§ **Document text**
↓↓↓

Something was wrong on February 17. FBI cybersecurity teams flagged suspicious activity on an internal network, an unclassified system that most Americans have never heard of but that sits at the center of how federal law enforcement monitors its highest-priority targets. For weeks, bureau officials worked to assess what had happened behind closed doors. By early March, they had seen enough to alert Congress. And by late March, they had concluded that few inside the bureau wanted to hear.
A China-linked cyber intrusion had breached FBI surveillance infrastructure. And it was severe enough to warrant one of the most serious classifications available under federal data security law.
Beijing’s Digital Fingerprints on FBI Networks
FBI officials notified Congress last week that the breach now qualifies as a “major incident” under the Federal Information Security Modernization Act of 2014, known as FISMA. According to one congressional aide and two U.S. officials with knowledge of the matter, the intrusion poses serious risks to national security. Fox News reported the hack targeted FBI systems in the U.S. Virgin Islands, not bureau headquarters in Washington.
FISMA mandates that federal agencies inform lawmakers within seven days of determining that a cyber intrusion will likely result in demonstrable harm to national security. Bureau officials first contacted Congress on March 4, reporting suspicious activity on an internal system containing law enforcement-sensitive information. At that point, investigators had not named a culprit. China was suspected from the start. Weeks later, the FBI elevated the breach to major incident status, triggering mandatory congressional briefings and interagency response protocols.
Cynthia Kaiser, former deputy assistant director of the FBI’s Cyber Division, put the designation in sharp relief. “Thresholds under FISMA are quite high, and only a few agencies declare a major cyber incident every year,” Kaiser said. She added that, to the best of her knowledge, the bureau has not made such a determination on a hack affecting its own networks since at least 2020.

↑↑↑

§ **Given information**
↓↓↓

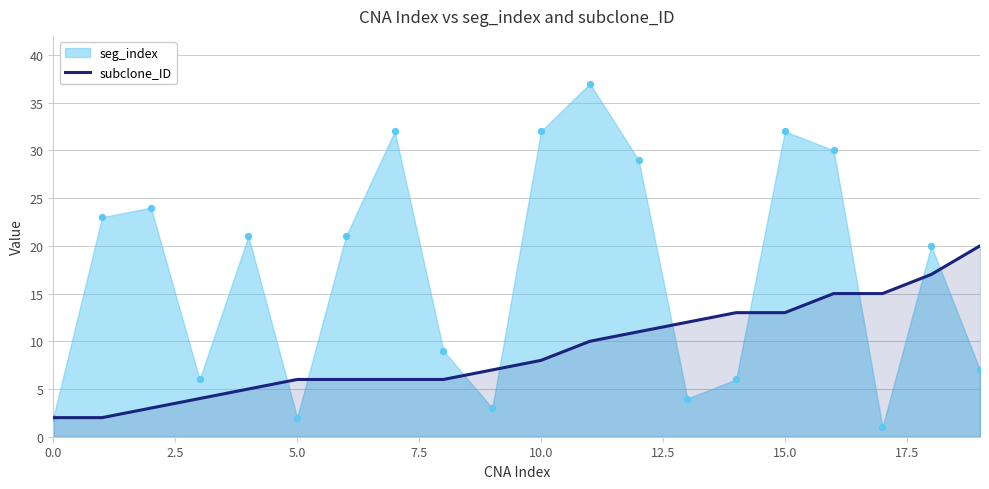

What is the highest value of the subclone_ID series?

20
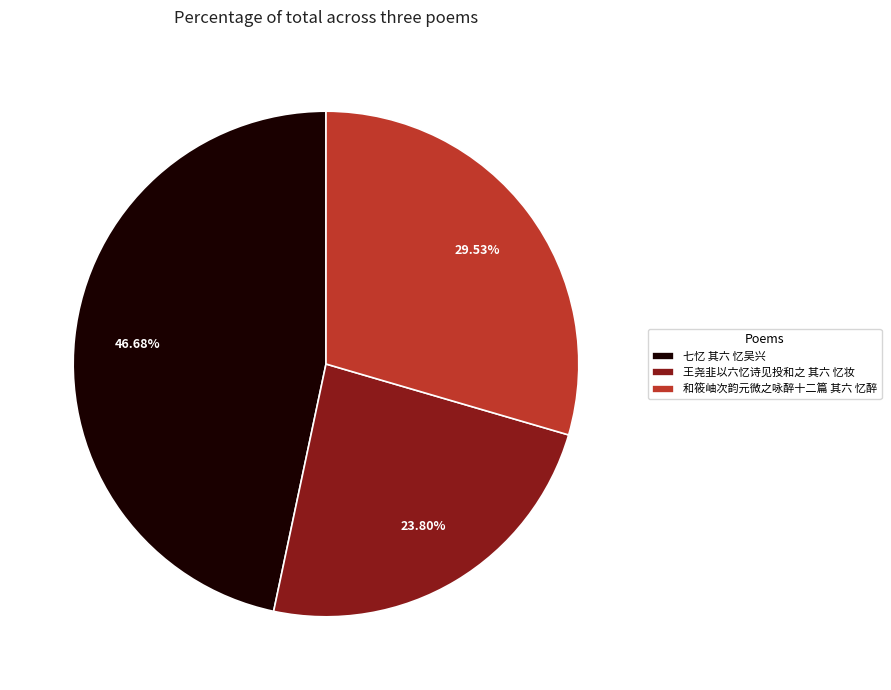

What percentage is the 七忆 其六 忆吴兴 slice, to the nearest percent?

47%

↑↑↑

§ **Assignment 1**
Translate this sentence from the article on the FBI network breach into Spanish: "A China-linked cyber intrusion had breached FBI surveillance infrastructure."
§ **Assignment 2**
Continue the article on the FBI network breach from the point where it stops.

§ **Task answer 1**
Una intrusión cibernética vinculada a China había vulnerado la infraestructura de vigilancia del FBI.

§ **Task answer 2**
Inside Red Hook

What did the hackers access? Multiple specialist outlets, including Aardwolf Security and Fliegerfaust, identify the compromised system as an unclassified component of the FBI’s Digital Collection System Network (DCSNet), specifically DCS-3000, a subsystem referred to internally as Red Hook. Neither the FBI nor the Department of Justice has confirmed that identification.
Red Hook processes pen register and trap-and-trace surveillance operations, tools that allow federal investigators to monitor calls made to or from a specific phone or track websites visited by an internet-connected device. While these instruments do not capture actual call content, they collect metadata with enormous intelligence value. Dialed numbers, routing data, and the identities of individuals under active FBI investigation all reside within the system.
For a foreign intelligence service, that metadata functions as a counterintelligence goldmine. Access to a target list would reveal which operatives or assets the bureau was watching, allowing an adversary to warn its own agents, alter communication patterns, or feed disinformation back through compromised channels.
According to the FBI’s congressional notice, the affected system contained returns from legal process, including pen register and trap-and-trace surveillance returns, as well as personally identifiable information about subjects of FBI investigations.
How Hackers Slipped Through

Attackers did not brute-force their way through FBI firewalls. Instead, they exploited a commercial Internet Service Provider’s vendor infrastructure, using a third-party telecom provider as a springboard into federal networks. In its notice to lawmakers, the bureau described the approach as a reflection of advanced operational skill.
Piggybacking off commercial telecom infrastructure has become a hallmark of Chinese state-sponsored cyber campaigns. Between 2019 and 2024, a threat actor known as Salt Typhoon used similar methods to penetrate all three major U.S. cellular carriers, siphoning call records from tens of millions of Americans and accessing FBI wiretap infrastructure in the process. No hacking group has been named in connection with the current intrusion, but investigators have focused attention on Salt Typhoon given the overlapping tactics and infrastructure.
U.S. intelligence agencies have linked Salt Typhoon to China’s Ministry of State Security (MSS). Its 2024 telecommunications campaign ranks among the largest intelligence compromises in American history, having breached at least eight domestic telecom and internet service providers and dozens more worldwide. Operatives obtained unencrypted communications from senior U.S. officials, including then-presidential candidate Donald Trump.
On February 19, just two days after the FBI detected suspicious activity on its own network, the bureau’s deputy assistant director for cyber intelligence told a cybersecurity conference that threats from Salt Typhoon and other Chinese espionage groups remain active and ongoing.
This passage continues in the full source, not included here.